Supplied data
┏━━

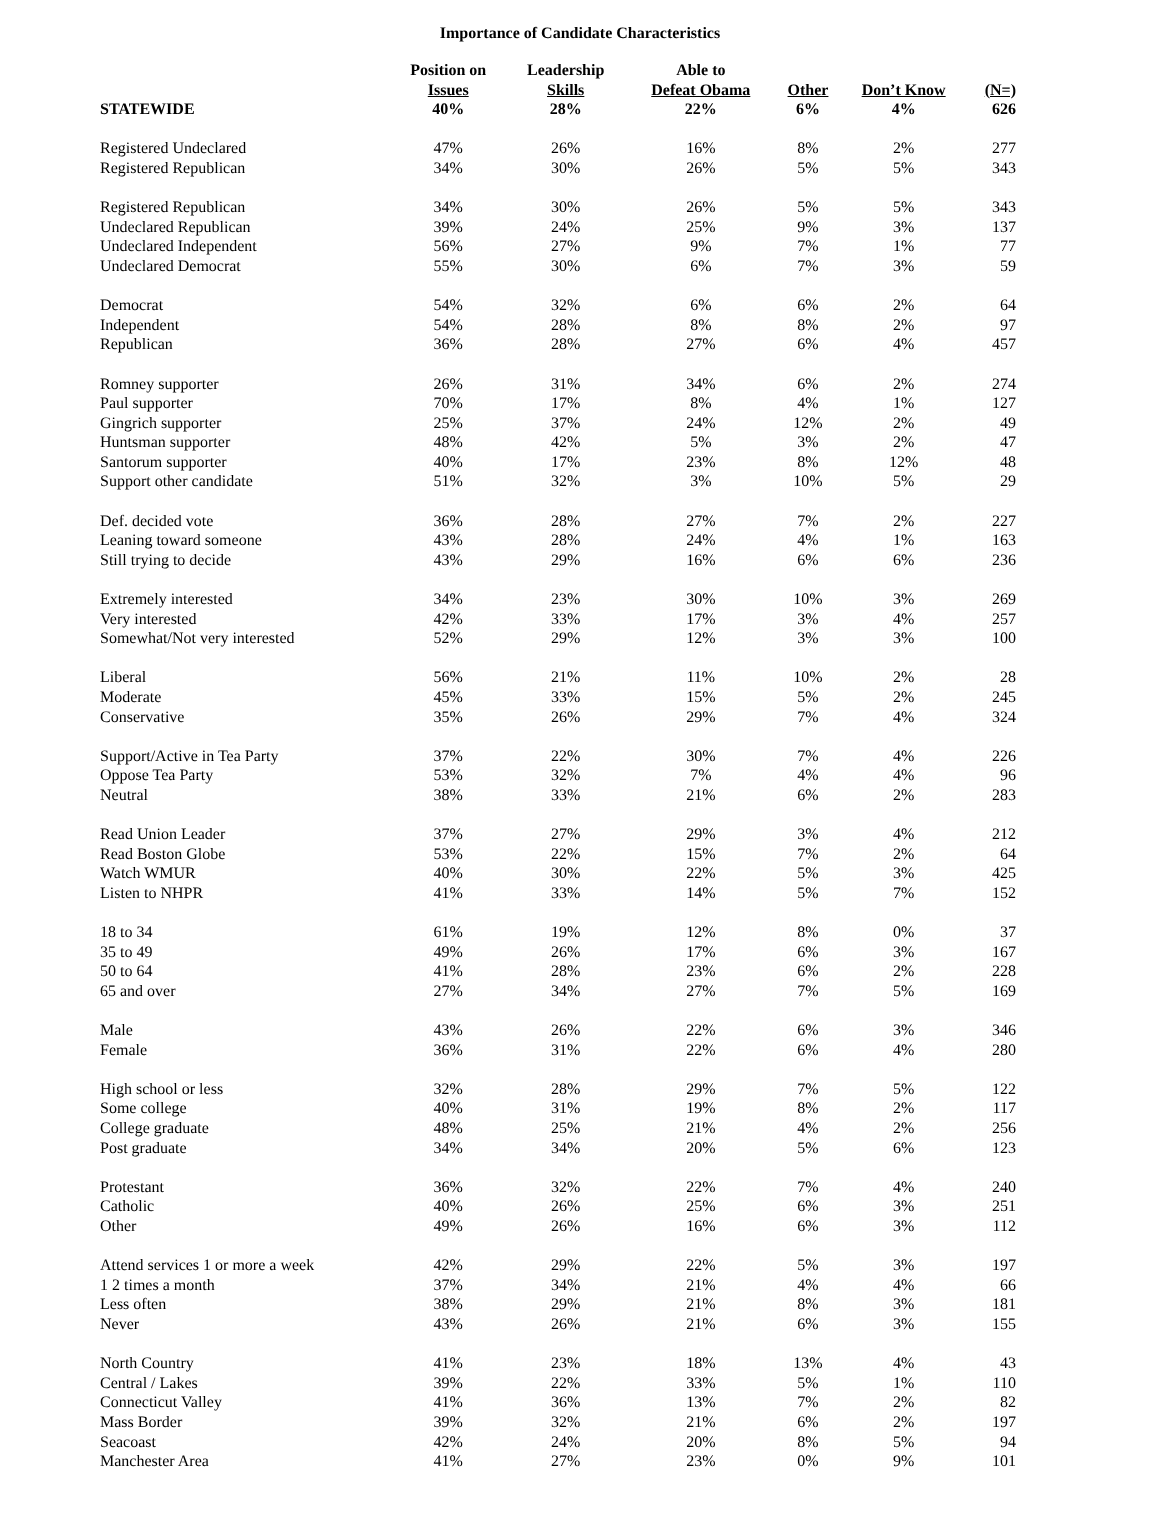Importance of Candidate Characteristics
| | Position on Issues | Leadership Skills | Able to Defeat Obama | Other | Don’t Know | (N=) |
| --- | --- | --- | --- | --- | --- | --- |
| STATEWIDE | 40% | 28% | 22% | 6% | 4% | 626 |
| Registered Undeclared | 47% | 26% | 16% | 8% | 2% | 277 |
| Registered Republican | 34% | 30% | 26% | 5% | 5% | 343 |
| Registered Republican | 34% | 30% | 26% | 5% | 5% | 343 |
| Undeclared Republican | 39% | 24% | 25% | 9% | 3% | 137 |
| Undeclared Independent | 56% | 27% | 9% | 7% | 1% | 77 |
| Undeclared Democrat | 55% | 30% | 6% | 7% | 3% | 59 |
| Democrat | 54% | 32% | 6% | 6% | 2% | 64 |
| Independent | 54% | 28% | 8% | 8% | 2% | 97 |
| Republican | 36% | 28% | 27% | 6% | 4% | 457 |
| Romney supporter | 26% | 31% | 34% | 6% | 2% | 274 |
| Paul supporter | 70% | 17% | 8% | 4% | 1% | 127 |
| Gingrich supporter | 25% | 37% | 24% | 12% | 2% | 49 |
| Huntsman supporter | 48% | 42% | 5% | 3% | 2% | 47 |
| Santorum supporter | 40% | 17% | 23% | 8% | 12% | 48 |
| Support other candidate | 51% | 32% | 3% | 10% | 5% | 29 |
| Def. decided vote | 36% | 28% | 27% | 7% | 2% | 227 |
| Leaning toward someone | 43% | 28% | 24% | 4% | 1% | 163 |
| Still trying to decide | 43% | 29% | 16% | 6% | 6% | 236 |
| Extremely interested | 34% | 23% | 30% | 10% | 3% | 269 |
| Very interested | 42% | 33% | 17% | 3% | 4% | 257 |
| Somewhat/Not very interested | 52% | 29% | 12% | 3% | 3% | 100 |
| Liberal | 56% | 21% | 11% | 10% | 2% | 28 |
| Moderate | 45% | 33% | 15% | 5% | 2% | 245 |
| Conservative | 35% | 26% | 29% | 7% | 4% | 324 |
| Support/Active in Tea Party | 37% | 22% | 30% | 7% | 4% | 226 |
| Oppose Tea Party | 53% | 32% | 7% | 4% | 4% | 96 |
| Neutral | 38% | 33% | 21% | 6% | 2% | 283 |
| Read Union Leader | 37% | 27% | 29% | 3% | 4% | 212 |
| Read Boston Globe | 53% | 22% | 15% | 7% | 2% | 64 |
| Watch WMUR | 40% | 30% | 22% | 5% | 3% | 425 |
| Listen to NHPR | 41% | 33% | 14% | 5% | 7% | 152 |
| 18 to 34 | 61% | 19% | 12% | 8% | 0% | 37 |
| 35 to 49 | 49% | 26% | 17% | 6% | 3% | 167 |
| 50 to 64 | 41% | 28% | 23% | 6% | 2% | 228 |
| 65 and over | 27% | 34% | 27% | 7% | 5% | 169 |
| Male | 43% | 26% | 22% | 6% | 3% | 346 |
| Female | 36% | 31% | 22% | 6% | 4% | 280 |
| High school or less | 32% | 28% | 29% | 7% | 5% | 122 |
| Some college | 40% | 31% | 19% | 8% | 2% | 117 |
| College graduate | 48% | 25% | 21% | 4% | 2% | 256 |
| Post graduate | 34% | 34% | 20% | 5% | 6% | 123 |
| Protestant | 36% | 32% | 22% | 7% | 4% | 240 |
| Catholic | 40% | 26% | 25% | 6% | 3% | 251 |
| Other | 49% | 26% | 16% | 6% | 3% | 112 |
| Attend services 1 or more a week | 42% | 29% | 22% | 5% | 3% | 197 |
| 1 2 times a month | 37% | 34% | 21% | 4% | 4% | 66 |
| Less often | 38% | 29% | 21% | 8% | 3% | 181 |
| Never | 43% | 26% | 21% | 6% | 3% | 155 |
| North Country | 41% | 23% | 18% | 13% | 4% | 43 |
| Central / Lakes | 39% | 22% | 33% | 5% | 1% | 110 |
| Connecticut Valley | 41% | 36% | 13% | 7% | 2% | 82 |
| Mass Border | 39% | 32% | 21% | 6% | 2% | 197 |
| Seacoast | 42% | 24% | 20% | 8% | 5% | 94 |
| Manchester Area | 41% | 27% | 23% | 0% | 9% | 101 |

┗━━

Task item
Pictures are to be left out. Otherwise, copy the material above exactly.

Task result
Importance of Candidate Characteristics
| | Position on Issues | Leadership Skills | Able to Defeat Obama | Other | Don’t Know | (N=) |
| --- | --- | --- | --- | --- | --- | --- |
| STATEWIDE | 40% | 28% | 22% | 6% | 4% | 626 |
| Registered Undeclared | 47% | 26% | 16% | 8% | 2% | 277 |
| Registered Republican | 34% | 30% | 26% | 5% | 5% | 343 |
| Registered Republican | 34% | 30% | 26% | 5% | 5% | 343 |
| Undeclared Republican | 39% | 24% | 25% | 9% | 3% | 137 |
| Undeclared Independent | 56% | 27% | 9% | 7% | 1% | 77 |
| Undeclared Democrat | 55% | 30% | 6% | 7% | 3% | 59 |
| Democrat | 54% | 32% | 6% | 6% | 2% | 64 |
| Independent | 54% | 28% | 8% | 8% | 2% | 97 |
| Republican | 36% | 28% | 27% | 6% | 4% | 457 |
| Romney supporter | 26% | 31% | 34% | 6% | 2% | 274 |
| Paul supporter | 70% | 17% | 8% | 4% | 1% | 127 |
| Gingrich supporter | 25% | 37% | 24% | 12% | 2% | 49 |
| Huntsman supporter | 48% | 42% | 5% | 3% | 2% | 47 |
| Santorum supporter | 40% | 17% | 23% | 8% | 12% | 48 |
| Support other candidate | 51% | 32% | 3% | 10% | 5% | 29 |
| Def. decided vote | 36% | 28% | 27% | 7% | 2% | 227 |
| Leaning toward someone | 43% | 28% | 24% | 4% | 1% | 163 |
| Still trying to decide | 43% | 29% | 16% | 6% | 6% | 236 |
| Extremely interested | 34% | 23% | 30% | 10% | 3% | 269 |
| Very interested | 42% | 33% | 17% | 3% | 4% | 257 |
| Somewhat/Not very interested | 52% | 29% | 12% | 3% | 3% | 100 |
| Liberal | 56% | 21% | 11% | 10% | 2% | 28 |
| Moderate | 45% | 33% | 15% | 5% | 2% | 245 |
| Conservative | 35% | 26% | 29% | 7% | 4% | 324 |
| Support/Active in Tea Party | 37% | 22% | 30% | 7% | 4% | 226 |
| Oppose Tea Party | 53% | 32% | 7% | 4% | 4% | 96 |
| Neutral | 38% | 33% | 21% | 6% | 2% | 283 |
| Read Union Leader | 37% | 27% | 29% | 3% | 4% | 212 |
| Read Boston Globe | 53% | 22% | 15% | 7% | 2% | 64 |
| Watch WMUR | 40% | 30% | 22% | 5% | 3% | 425 |
| Listen to NHPR | 41% | 33% | 14% | 5% | 7% | 152 |
| 18 to 34 | 61% | 19% | 12% | 8% | 0% | 37 |
| 35 to 49 | 49% | 26% | 17% | 6% | 3% | 167 |
| 50 to 64 | 41% | 28% | 23% | 6% | 2% | 228 |
| 65 and over | 27% | 34% | 27% | 7% | 5% | 169 |
| Male | 43% | 26% | 22% | 6% | 3% | 346 |
| Female | 36% | 31% | 22% | 6% | 4% | 280 |
| High school or less | 32% | 28% | 29% | 7% | 5% | 122 |
| Some college | 40% | 31% | 19% | 8% | 2% | 117 |
| College graduate | 48% | 25% | 21% | 4% | 2% | 256 |
| Post graduate | 34% | 34% | 20% | 5% | 6% | 123 |
| Protestant | 36% | 32% | 22% | 7% | 4% | 240 |
| Catholic | 40% | 26% | 25% | 6% | 3% | 251 |
| Other | 49% | 26% | 16% | 6% | 3% | 112 |
| Attend services 1 or more a week | 42% | 29% | 22% | 5% | 3% | 197 |
| 1 2 times a month | 37% | 34% | 21% | 4% | 4% | 66 |
| Less often | 38% | 29% | 21% | 8% | 3% | 181 |
| Never | 43% | 26% | 21% | 6% | 3% | 155 |
| North Country | 41% | 23% | 18% | 13% | 4% | 43 |
| Central / Lakes | 39% | 22% | 33% | 5% | 1% | 110 |
| Connecticut Valley | 41% | 36% | 13% | 7% | 2% | 82 |
| Mass Border | 39% | 32% | 21% | 6% | 2% | 197 |
| Seacoast | 42% | 24% | 20% | 8% | 5% | 94 |
| Manchester Area | 41% | 27% | 23% | 0% | 9% | 101 |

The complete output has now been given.